Mind-Body Medicine: Psychoneuroimmunology
Historically, North American doctors saw the mind and body as separate entities when related to illnesses and their cures. In fact, once bacterial infections, penicillin and the antibiotic cure were discovered, it basically proved to medical experts that the mind had no control over an illness or disease caused by external forces. Although mind-body medicine had been practiced for thousands of years elsewhere in the world, the concept really was not awarded any merit or credibility in the US and Canada until as recently as the 1960s. And then a new field of study was examined and it was called Psychoneuroimmunology.
The definition of the word “psychoneuroimmunology” comes in three parts:
- psycho meaning psychology
- neuro meaning neurology or nervous system
- immunology meaning immunity
Theoretically, it is the study that states the mind and the immune system are connected and that negative emotions can actually harm the body. A modern example is the fact that stress can deteriorate the body's natural immune system, thus making an individual sick or sicker than normal. While no longer simply a theory, it is generally accepted that a human being's immunity is decreased by stress or depression. Indeed, without the dedicated works of three famed doctors, psychoneuroimmunology would not now have the recognition it deserves in medical circles.
In 1964, Dr. George Freeman Solomon, Stanford graduate and one of the pioneers of psychoneuroimmunology felt that there was a direct correlation between mind and body. By studying patients with rheumatoid arthritis, he found that those individuals who experienced bouts of depression actually suffered more painful symptoms of the arthritis. Their emotions directly impacted the inflammation. According to Dr. Solomon's 2001 obituary in the New York Times, he was quoted previously in a 1983 interview as saying, “Mind and body are inseparable.. The brain influences all sorts of physiological processes that were once thought not to be centrally regulated”.

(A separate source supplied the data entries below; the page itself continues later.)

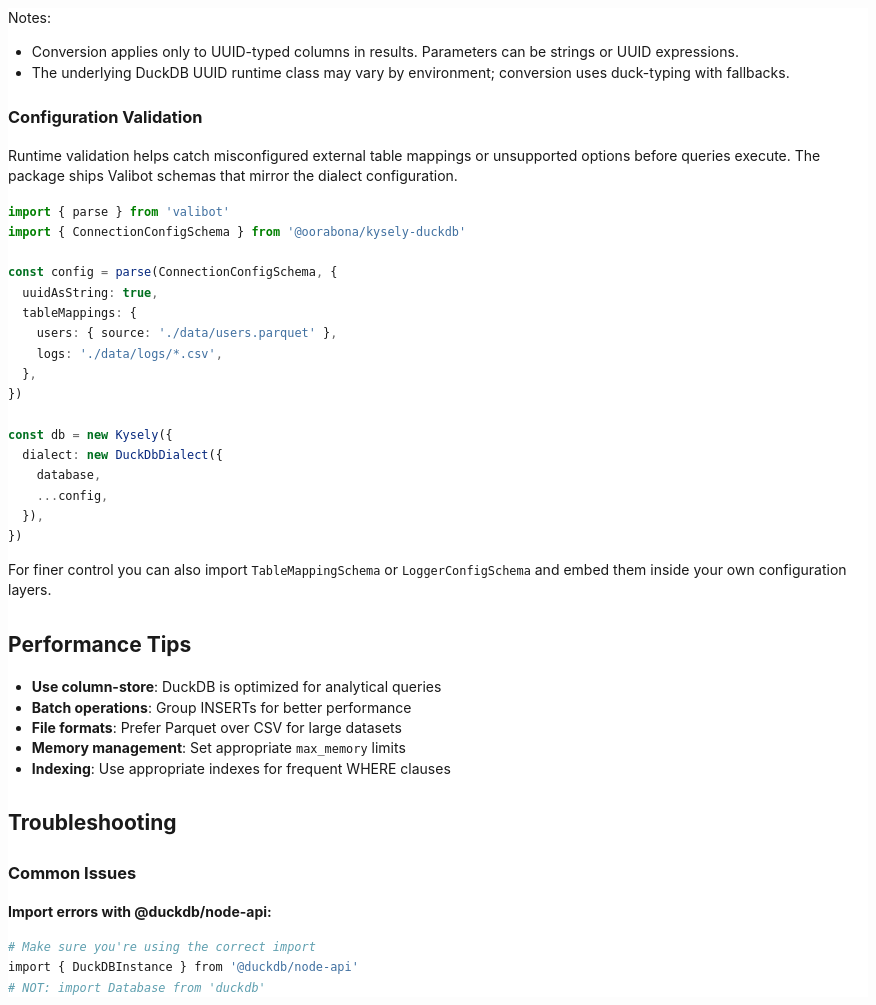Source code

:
 ```ts
```

Notes:
- Conversion applies only to UUID-typed columns in results. Parameters can be strings or UUID expressions.
- The underlying DuckDB UUID runtime class may vary by environment; conversion uses duck-typing with fallbacks.

### Configuration Validation

Runtime validation helps catch misconfigured external table mappings or unsupported options before queries execute. The package ships Valibot schemas that mirror the dialect configuration.

```typescript
import { parse } from 'valibot'
import { ConnectionConfigSchema } from '@oorabona/kysely-duckdb'

const config = parse(ConnectionConfigSchema, {
  uuidAsString: true,
  tableMappings: {
    users: { source: './data/users.parquet' },
    logs: './data/logs/*.csv',
  },
})

const db = new Kysely({
  dialect: new DuckDbDialect({
    database,
    ...config,
  }),
})
```

For finer control you can also import `TableMappingSchema` or `LoggerConfigSchema` and embed them inside your own configuration layers.

## Performance Tips

- **Use column-store**: DuckDB is optimized for analytical queries
- **Batch operations**: Group INSERTs for better performance
- **File formats**: Prefer Parquet over CSV for large datasets
- **Memory management**: Set appropriate `max_memory` limits
- **Indexing**: Use appropriate indexes for frequent WHERE clauses

## Troubleshooting

### Common Issues

**Import errors with @duckdb/node-api:**
```bash
# Make sure you're using the correct import
import { DuckDBInstance } from '@duckdb/node-api'
# NOT: import Database from 'duckdb'
```
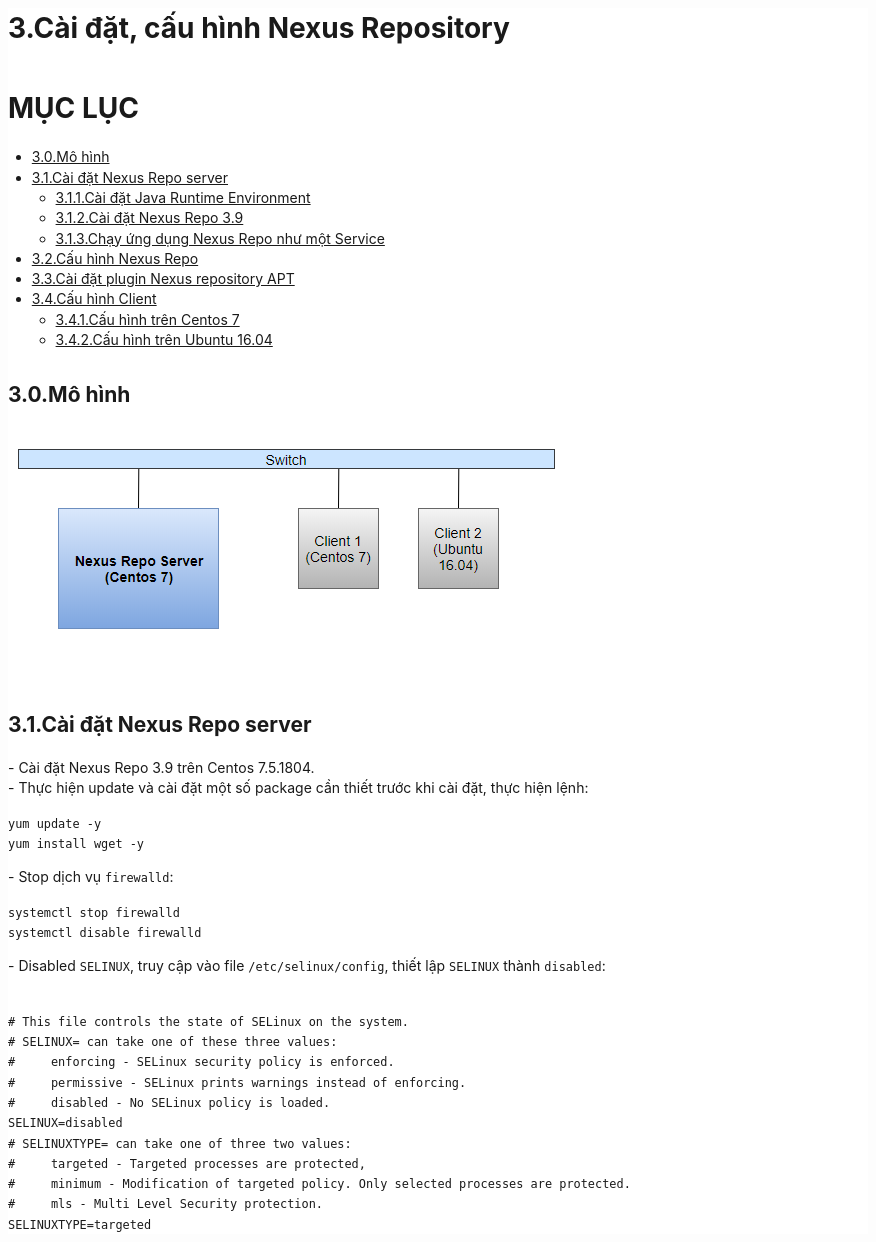 # 3.Cài đặt, cấu hình Nexus Repository


# MỤC LỤC
  - [3.0.Mô hình](#30mô-hình)
  - [3.1.Cài đặt Nexus Repo server](#31cài-đặt-nexus-repo-server)
    - [3.1.1.Cài đặt Java Runtime Environment](#311cài-đặt-java-runtime-environment)
    - [3.1.2.Cài đặt Nexus Repo 3.9](#312cài-đặt-nexus-repo-39)
    - [3.1.3.Chạy ứng dụng Nexus Repo như một Service](#313chạy-ứng-dụng-nexus-repo-như-một-service)
  - [3.2.Cấu hình Nexus Repo](#32cấu-hình-nexus-repo)
  - [3.3.Cài đặt plugin Nexus repository APT](#33cài-đặt-plugin-nexus-repository-apt)
  - [3.4.Cấu hình Client](#34cấu-hình-client)
    - [3.4.1.Cấu hình trên Centos 7](#341cấu-hình-trên-centos-7)
    - [3.4.2.Cấu hình trên Ubuntu 16.04](#342cấu-hình-trên-ubuntu-1604)


## 3.0.Mô hình
<img src="../images/caidat-cauhinh-1.png" />

## 3.1.Cài đặt Nexus Repo server
\- Cài đặt Nexus Repo 3.9 trên Centos 7.5.1804.  
\- Thực hiện update và cài đặt một số package cần thiết trước khi cài đặt, thực hiện lệnh:  
```
yum update -y
yum install wget -y
```

\- Stop dịch vụ `firewalld`:  
```
systemctl stop firewalld
systemctl disable firewalld
```

\- Disabled `SELINUX`, truy cập vào file `/etc/selinux/config`, thiết lập `SELINUX` thành `disabled`:  
```

# This file controls the state of SELinux on the system.
# SELINUX= can take one of these three values:
#     enforcing - SELinux security policy is enforced.
#     permissive - SELinux prints warnings instead of enforcing.
#     disabled - No SELinux policy is loaded.
SELINUX=disabled
# SELINUXTYPE= can take one of three two values:
#     targeted - Targeted processes are protected,
#     minimum - Modification of targeted policy. Only selected processes are protected.
#     mls - Multi Level Security protection.
SELINUXTYPE=targeted
```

Another noted physician who advanced the theory of mind-body medicine is Dr. Herbert Benson. Presently the Director Emeritus of the Benson-Henry Institute (BHI), and Mind/Body Medical Institute Associate Professor of Medicine, Harvard Medical School, in the early 1970s he studied the effect of meditation on blood pressure. He was the first to use the phrase “relaxation response” writing many books on the subject. According to his biography, he was “one of the first Western physicians to bring spirituality and healing into medicine...His work serves as a bridge between medicine and religion, East and West, mind and body, and belief and science”.
Dr. Robert Ader, in whose honor the Psychoneuroimmunology Research Society confers a highly coveted award called the Robert Ader New Investigator Award to a new scientist who has made contributions to the study of psychoneuroimmunology, is another groundbreaking doctor who felt that “the immune system is integrated with other psychophysiological processes and is therefore influenced by and capable of influencing the brain”. His works began in the 1970s with studies on rats.
Today, this field of study has become a hot topic, as many people look for alternative forms of medicine. And while it is now accepted that mind-body medicine is indeed beneficial, it is equally agreed by doctors that there is a huge tendency to make this field the “newest fad”, a commercial endeavor as opposed to a healing process. Serious doctors are wary of quacks and scams that will actually harm advancements in psychoneuroimmunology rather than focus on real scientific methods.